#### [EXERCISE REQUIREMENTS]
Word for word, restate every record.

#### [RECORDED DATA]

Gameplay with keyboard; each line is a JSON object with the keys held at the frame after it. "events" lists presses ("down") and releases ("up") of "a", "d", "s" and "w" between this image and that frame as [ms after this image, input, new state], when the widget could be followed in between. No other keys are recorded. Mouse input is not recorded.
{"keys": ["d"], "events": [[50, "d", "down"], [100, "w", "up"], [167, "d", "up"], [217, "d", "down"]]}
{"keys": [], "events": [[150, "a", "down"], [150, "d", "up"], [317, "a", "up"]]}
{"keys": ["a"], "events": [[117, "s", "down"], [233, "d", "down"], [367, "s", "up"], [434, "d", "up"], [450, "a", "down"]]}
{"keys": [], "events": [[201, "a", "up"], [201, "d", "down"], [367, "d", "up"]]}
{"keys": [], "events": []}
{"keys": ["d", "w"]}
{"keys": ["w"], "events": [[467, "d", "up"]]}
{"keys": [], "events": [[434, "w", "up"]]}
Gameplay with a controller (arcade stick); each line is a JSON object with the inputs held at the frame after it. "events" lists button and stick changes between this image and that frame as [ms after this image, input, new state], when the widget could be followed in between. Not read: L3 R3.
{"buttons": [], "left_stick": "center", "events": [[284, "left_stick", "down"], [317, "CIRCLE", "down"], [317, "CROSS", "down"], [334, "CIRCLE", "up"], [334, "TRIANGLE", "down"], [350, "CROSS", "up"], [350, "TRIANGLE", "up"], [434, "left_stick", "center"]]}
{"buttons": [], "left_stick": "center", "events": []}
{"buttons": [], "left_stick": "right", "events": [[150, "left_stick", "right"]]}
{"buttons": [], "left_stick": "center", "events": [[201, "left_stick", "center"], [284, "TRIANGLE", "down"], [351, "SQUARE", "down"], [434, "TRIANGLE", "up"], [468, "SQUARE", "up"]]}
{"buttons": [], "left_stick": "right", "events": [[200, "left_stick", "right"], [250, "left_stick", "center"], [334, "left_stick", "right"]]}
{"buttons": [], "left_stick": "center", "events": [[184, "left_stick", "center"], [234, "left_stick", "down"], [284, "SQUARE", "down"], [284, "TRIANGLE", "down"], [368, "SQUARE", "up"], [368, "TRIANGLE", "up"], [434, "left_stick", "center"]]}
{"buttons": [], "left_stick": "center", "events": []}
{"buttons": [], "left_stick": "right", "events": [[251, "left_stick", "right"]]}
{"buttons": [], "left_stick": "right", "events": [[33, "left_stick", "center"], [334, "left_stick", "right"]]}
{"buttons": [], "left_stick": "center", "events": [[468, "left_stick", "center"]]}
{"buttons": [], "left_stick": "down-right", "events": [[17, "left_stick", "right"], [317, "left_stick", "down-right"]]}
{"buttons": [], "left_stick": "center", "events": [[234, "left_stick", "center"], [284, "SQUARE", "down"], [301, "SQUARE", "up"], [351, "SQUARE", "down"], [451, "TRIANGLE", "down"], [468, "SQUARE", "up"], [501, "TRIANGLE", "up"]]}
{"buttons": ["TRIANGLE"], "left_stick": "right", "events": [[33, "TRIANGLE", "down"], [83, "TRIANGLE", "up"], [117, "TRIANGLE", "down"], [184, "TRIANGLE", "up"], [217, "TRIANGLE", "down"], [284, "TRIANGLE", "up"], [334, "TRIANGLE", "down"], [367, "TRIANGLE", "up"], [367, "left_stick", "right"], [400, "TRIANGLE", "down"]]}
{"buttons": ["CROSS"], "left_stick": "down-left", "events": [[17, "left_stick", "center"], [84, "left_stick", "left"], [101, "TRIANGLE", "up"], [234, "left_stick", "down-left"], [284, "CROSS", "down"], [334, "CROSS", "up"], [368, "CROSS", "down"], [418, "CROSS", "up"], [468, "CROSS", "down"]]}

#### [TASK SOLUTION]
Gameplay with keyboard; each line is a JSON object with the keys held at the frame after it. "events" lists presses ("down") and releases ("up") of "a", "d", "s" and "w" between this image and that frame as [ms after this image, input, new state], when the widget could be followed in between. No other keys are recorded. Mouse input is not recorded.
{"keys": ["d"], "events": [[50, "d", "down"], [100, "w", "up"], [167, "d", "up"], [217, "d", "down"]]}
{"keys": [], "events": [[150, "a", "down"], [150, "d", "up"], [317, "a", "up"]]}
{"keys": ["a"], "events": [[117, "s", "down"], [233, "d", "down"], [367, "s", "up"], [434, "d", "up"], [450, "a", "down"]]}
{"keys": [], "events": [[201, "a", "up"], [201, "d", "down"], [367, "d", "up"]]}
{"keys": [], "events": []}
{"keys": ["d", "w"]}
{"keys": ["w"], "events": [[467, "d", "up"]]}
{"keys": [], "events": [[434, "w", "up"]]}
Gameplay with a controller (arcade stick); each line is a JSON object with the inputs held at the frame after it. "events" lists button and stick changes between this image and that frame as [ms after this image, input, new state], when the widget could be followed in between. Not read: L3 R3.
{"buttons": [], "left_stick": "center", "events": [[284, "left_stick", "down"], [317, "CIRCLE", "down"], [317, "CROSS", "down"], [334, "CIRCLE", "up"], [334, "TRIANGLE", "down"], [350, "CROSS", "up"], [350, "TRIANGLE", "up"], [434, "left_stick", "center"]]}
{"buttons": [], "left_stick": "center", "events": []}
{"buttons": [], "left_stick": "right", "events": [[150, "left_stick", "right"]]}
{"buttons": [], "left_stick": "center", "events": [[201, "left_stick", "center"], [284, "TRIANGLE", "down"], [351, "SQUARE", "down"], [434, "TRIANGLE", "up"], [468, "SQUARE", "up"]]}
{"buttons": [], "left_stick": "right", "events": [[200, "left_stick", "right"], [250, "left_stick", "center"], [334, "left_stick", "right"]]}
{"buttons": [], "left_stick": "center", "events": [[184, "left_stick", "center"], [234, "left_stick", "down"], [284, "SQUARE", "down"], [284, "TRIANGLE", "down"], [368, "SQUARE", "up"], [368, "TRIANGLE", "up"], [434, "left_stick", "center"]]}
{"buttons": [], "left_stick": "center", "events": []}
{"buttons": [], "left_stick": "right", "events": [[251, "left_stick", "right"]]}
{"buttons": [], "left_stick": "right", "events": [[33, "left_stick", "center"], [334, "left_stick", "right"]]}
{"buttons": [], "left_stick": "center", "events": [[468, "left_stick", "center"]]}
{"buttons": [], "left_stick": "down-right", "events": [[17, "left_stick", "right"], [317, "left_stick", "down-right"]]}
{"buttons": [], "left_stick": "center", "events": [[234, "left_stick", "center"], [284, "SQUARE", "down"], [301, "SQUARE", "up"], [351, "SQUARE", "down"], [451, "TRIANGLE", "down"], [468, "SQUARE", "up"], [501, "TRIANGLE", "up"]]}
{"buttons": ["TRIANGLE"], "left_stick": "right", "events": [[33, "TRIANGLE", "down"], [83, "TRIANGLE", "up"], [117, "TRIANGLE", "down"], [184, "TRIANGLE", "up"], [217, "TRIANGLE", "down"], [284, "TRIANGLE", "up"], [334, "TRIANGLE", "down"], [367, "TRIANGLE", "up"], [367, "left_stick", "right"], [400, "TRIANGLE", "down"]]}
{"buttons": ["CROSS"], "left_stick": "down-left", "events": [[17, "left_stick", "center"], [84, "left_stick", "left"], [101, "TRIANGLE", "up"], [234, "left_stick", "down-left"], [284, "CROSS", "down"], [334, "CROSS", "up"], [368, "CROSS", "down"], [418, "CROSS", "up"], [468, "CROSS", "down"]]}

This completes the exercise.